Em primeira análise, há o desmazelo do Estado para com a disponibilização de capital para investigações científicas. Segundo dados da SBPC (Sociedade Brasileira para o Progresso da Ciência), apenas 1,3% do PIB é investido nesses estudos, cenário que é agravado quando ocorrem cortes de verbas gerados por crises econômicas - atitude contrária a tomada por outros países, como Coreia do Sul, que, ao passarem por dificuldades, aumentam os investimentos nesse segmento. Além disso, o pouco apoio financeiro prejudica, principalmente, cientistas que dependem de bolsas de pesquisa, situação que gera o desmerecimento e o desincentivo de tais profissionais.
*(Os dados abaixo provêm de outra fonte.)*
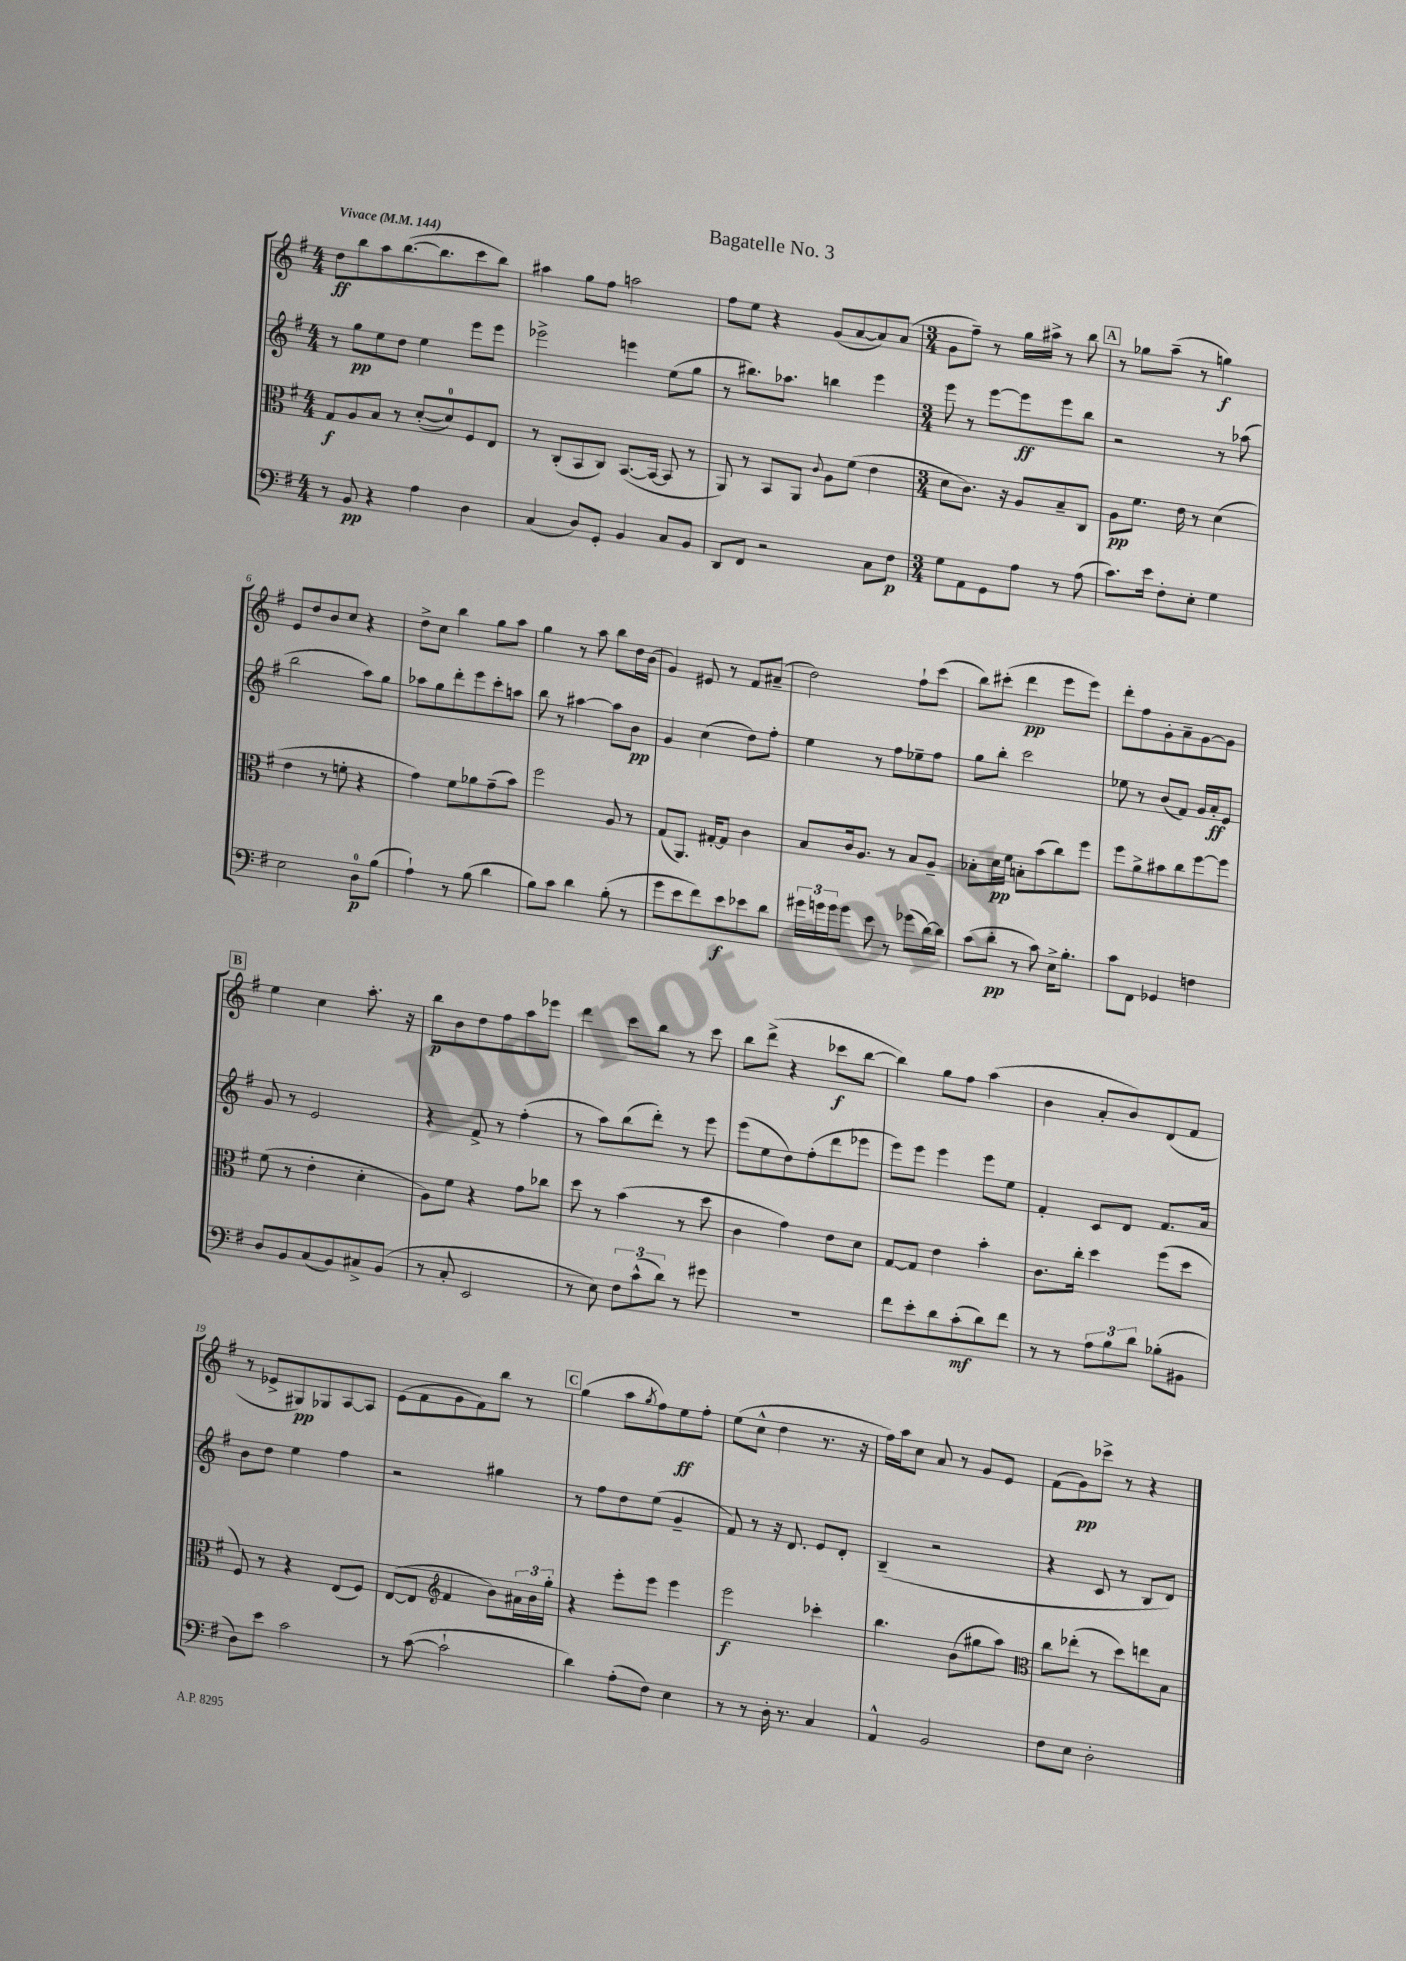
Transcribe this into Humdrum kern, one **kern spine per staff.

Ademais, os problemas supracitados tem como consequência a fuga de cérebros. De acordo com a Receita Federal, cerca de 22 mil pessoas saíram do Brasil em busca de melhores condições de aperfeiçoamento de seus estudos. Nesse viés, o país perde diversas mentes pensantes que poderiam contribuir com sua modernização e seu desenvolvimento, logo, a nação passa a depender da ciência desenvolvida em outros locais, uma vez que, como assegurado por Descartes, esses conhecimentos são essenciais para que o mundo e a humanidade evoluam, já que, não apenas a economia - a partir da comercialização de tecnologias - mas também a qualidade de vida da população - com a criação de vacinas, terapias etc. - melhoram.
Desse modo, medidas devem ser tomadas para que ocorra a melhora da condição atual. Assim, o Ministério da Ciência, Tecnologia e Comunicação deve garantir o aumento de verbas para o setor científico, a partir da disponibilidade de maior porcentagem do PIB para manter bolsas de pesquisa destinadas aos profissionais, por meio de uma nova organização dos gastos estatais. Dessa forma, o Brasil estará seguindo os passos de outros países e haverá uma diminuição no número de casos de fuga de cérebros, o que resultará numa nova onda do renascimento e na consequente valorização desses estudos.